After her retirement, Koky contributed to the industry by becoming an editorial consultant at a weekly newspaper by Network Chicago WTTW public television. She has also helped the South Bend Tribune, in Indiana, in transitioning from an evening to morning publication. She also co-authored a book on the designing of newspapers sections.
== Impact ==
When Koky Dishon worked for the Chicago Tribune, she influenced the newspaper so much that they called it the "sectional revolution." She combined real news and flare to the article, making it fun and appealing to the readers. When Dishon was hired, she thought the news columns were stylistically stodgy and out of date. She created the Tempo section into more of a general interest section, bringing in more male readers. "She may have been the most innovative soft news editor in my generation," says former Tribune editor James Squires, "I don't know anyone who led more changes than Koky Dishon. She was a fireball of a person who went forward every day with happiness and drive. I never saw her not smiling and having a good time." There are scholarships in Dishon's name for journalism students across America. The Ohio University foundation received a $850,000 donation from the estate of Koky and Bob Dishon. "The generous endowment will allow us to award highly competitive scholarships to a number of journalism students," the Dean of Scripps College of Communication, Gregory J. Shepherd said, "I am very grateful to Bob and Koky Dishon for establishing this living legacy." From this scholarship, an incoming freshman pursuing a journalism major will be given $8,000.

==Awards==
- Distinguished Service in Journalism (1979) - Dishon received this award from Ohio State University for 17 sections she created at the Chicago Tribune that revolutionized how newspaper sections were produced.

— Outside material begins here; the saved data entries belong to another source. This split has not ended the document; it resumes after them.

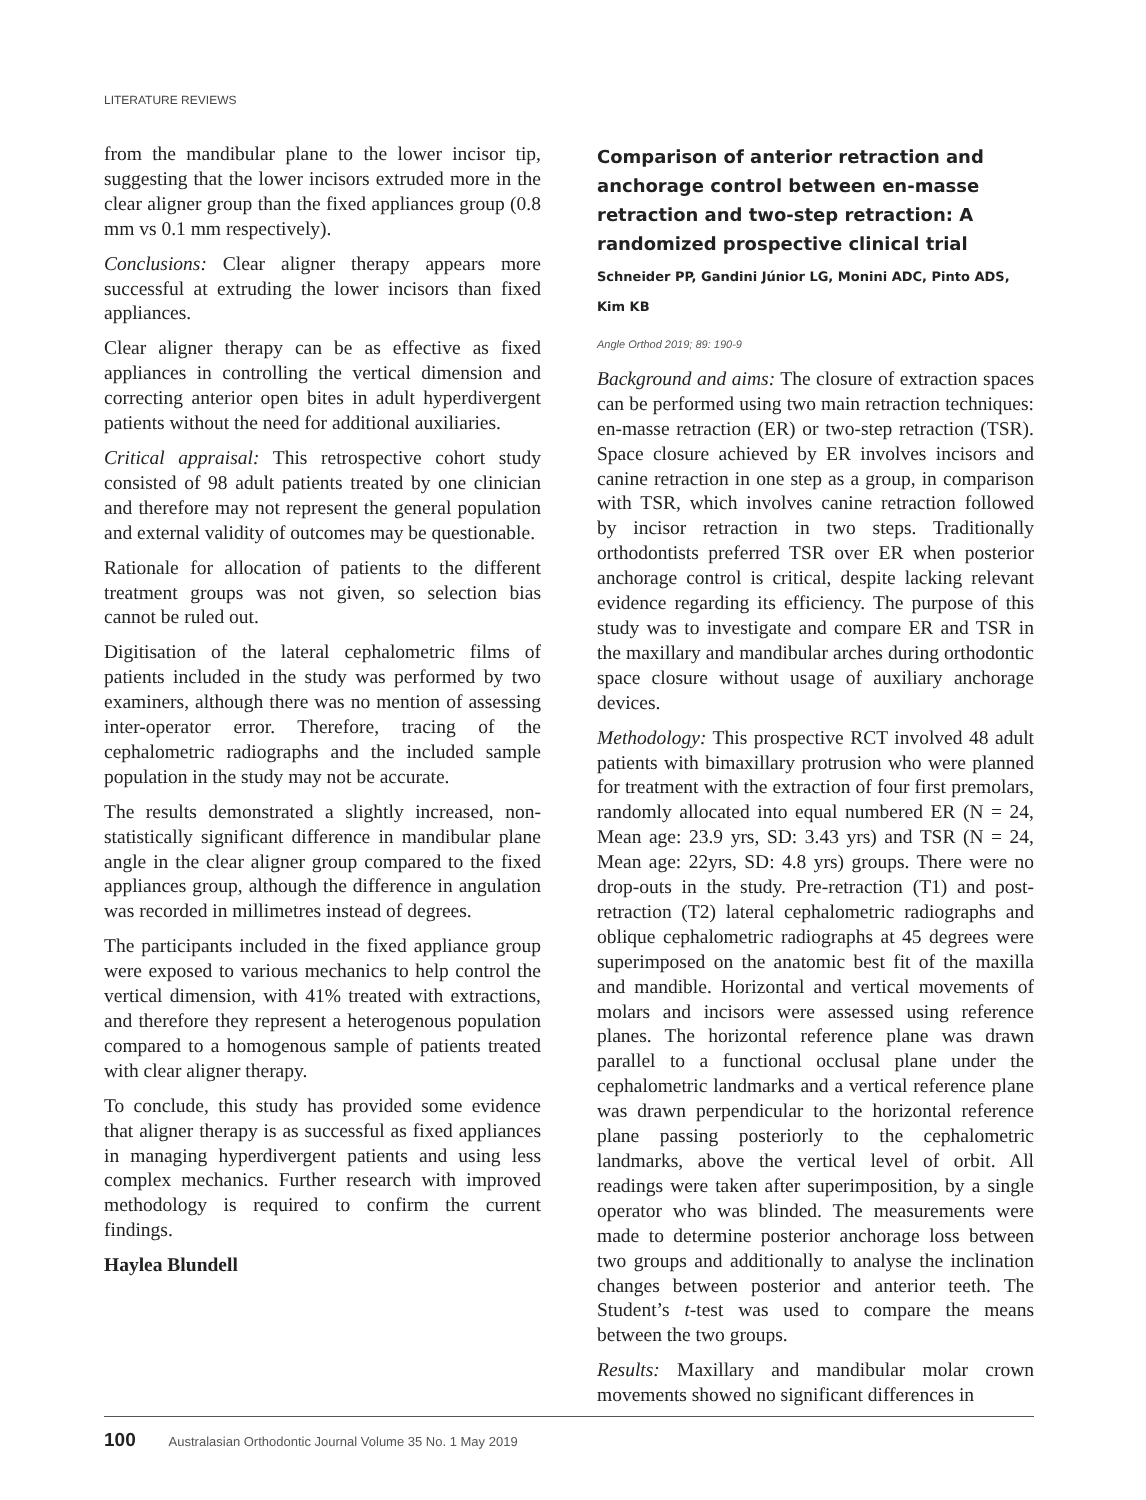LITERATURE REVIEWS
from the mandibular plane to the lower incisor tip, suggesting that the lower incisors extruded more in the clear aligner group than the fixed appliances group (0.8 mm vs 0.1 mm respectively).
Conclusions: Clear aligner therapy appears more successful at extruding the lower incisors than fixed appliances.
Clear aligner therapy can be as effective as fixed appliances in controlling the vertical dimension and correcting anterior open bites in adult hyperdivergent patients without the need for additional auxiliaries.
Critical appraisal: This retrospective cohort study consisted of 98 adult patients treated by one clinician and therefore may not represent the general population and external validity of outcomes may be questionable.
Rationale for allocation of patients to the different treatment groups was not given, so selection bias cannot be ruled out.
Digitisation of the lateral cephalometric films of patients included in the study was performed by two examiners, although there was no mention of assessing inter-operator error. Therefore, tracing of the cephalometric radiographs and the included sample population in the study may not be accurate.
The results demonstrated a slightly increased, non-statistically significant difference in mandibular plane angle in the clear aligner group compared to the fixed appliances group, although the difference in angulation was recorded in millimetres instead of degrees.
The participants included in the fixed appliance group were exposed to various mechanics to help control the vertical dimension, with 41% treated with extractions, and therefore they represent a heterogenous population compared to a homogenous sample of patients treated with clear aligner therapy.
To conclude, this study has provided some evidence that aligner therapy is as successful as fixed appliances in managing hyperdivergent patients and using less complex mechanics. Further research with improved methodology is required to confirm the current findings.
Haylea Blundell
Comparison of anterior retraction and anchorage control between en-masse retraction and two-step retraction: A randomized prospective clinical trial
Schneider PP, Gandini Júnior LG, Monini ADC, Pinto ADS, Kim KB
Angle Orthod 2019; 89: 190-9
Background and aims: The closure of extraction spaces can be performed using two main retraction techniques: en-masse retraction (ER) or two-step retraction (TSR). Space closure achieved by ER involves incisors and canine retraction in one step as a group, in comparison with TSR, which involves canine retraction followed by incisor retraction in two steps. Traditionally orthodontists preferred TSR over ER when posterior anchorage control is critical, despite lacking relevant evidence regarding its efficiency. The purpose of this study was to investigate and compare ER and TSR in the maxillary and mandibular arches during orthodontic space closure without usage of auxiliary anchorage devices.
Methodology: This prospective RCT involved 48 adult patients with bimaxillary protrusion who were planned for treatment with the extraction of four first premolars, randomly allocated into equal numbered ER (N = 24, Mean age: 23.9 yrs, SD: 3.43 yrs) and TSR (N = 24, Mean age: 22yrs, SD: 4.8 yrs) groups. There were no drop-outs in the study. Pre-retraction (T1) and post-retraction (T2) lateral cephalometric radiographs and oblique cephalometric radiographs at 45 degrees were superimposed on the anatomic best fit of the maxilla and mandible. Horizontal and vertical movements of molars and incisors were assessed using reference planes. The horizontal reference plane was drawn parallel to a functional occlusal plane under the cephalometric landmarks and a vertical reference plane was drawn perpendicular to the horizontal reference plane passing posteriorly to the cephalometric landmarks, above the vertical level of orbit. All readings were taken after superimposition, by a single operator who was blinded. The measurements were made to determine posterior anchorage loss between two groups and additionally to analyse the inclination changes between posterior and anterior teeth. The Student’s t-test was used to compare the means between the two groups.
Results: Maxillary and mandibular molar crown movements showed no significant differences in
100 Australasian Orthodontic Journal Volume 35 No. 1 May 2019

- Journalism Hall of Fame (1997)
- Lifetime Achievement Award (2001) - Awarded to Dishon for her career "spent in joyful defiance of boxes and the range of restrictions that so long defined women's work in journalism."
- Milwaukee Press Club Hall of Fame (2002) - Dishon was inducted into the Milwaukee Press Club Hall of Fame in 2002, awarded to honor the men and women who shaped and changed journalism in the region.